_Problem_
Copy the text from each row below word for word, and leave the pictures out of your copy.

Records shown START

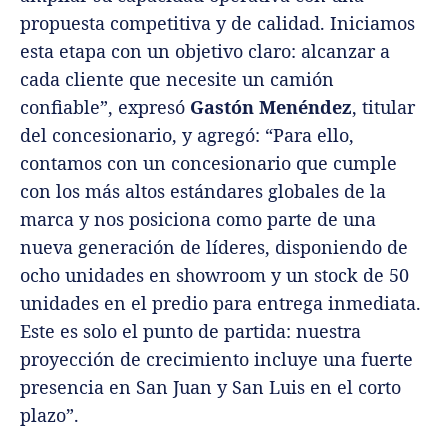
propuesta competitiva y de calidad. Iniciamos
esta etapa con un objetivo claro: alcanzar a
cada cliente que necesite un camión
confiable”, expresó
Gastón Menéndez
, titular
del concesionario, y agregó: “Para ello,
contamos con un concesionario que cumple
con los más altos estándares globales de la
marca y nos posiciona como parte de una
nueva generación de líderes, disponiendo de
ocho unidades en showroom y un stock de 50
unidades en el predio para entrega inmediata.
Este es solo el punto de partida: nuestra
proyección de crecimiento incluye una fuerte
presencia en San Juan y San Luis en el corto
plazo”.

Records shown END

_Task output_
propuesta competitiva y de calidad. Iniciamos
esta etapa con un objetivo claro: alcanzar a
cada cliente que necesite un camión
confiable”, expresó
Gastón Menéndez
, titular
del concesionario, y agregó: “Para ello,
contamos con un concesionario que cumple
con los más altos estándares globales de la
marca y nos posiciona como parte de una
nueva generación de líderes, disponiendo de
ocho unidades en showroom y un stock de 50
unidades en el predio para entrega inmediata.
Este es solo el punto de partida: nuestra
proyección de crecimiento incluye una fuerte
presencia en San Juan y San Luis en el corto
plazo”.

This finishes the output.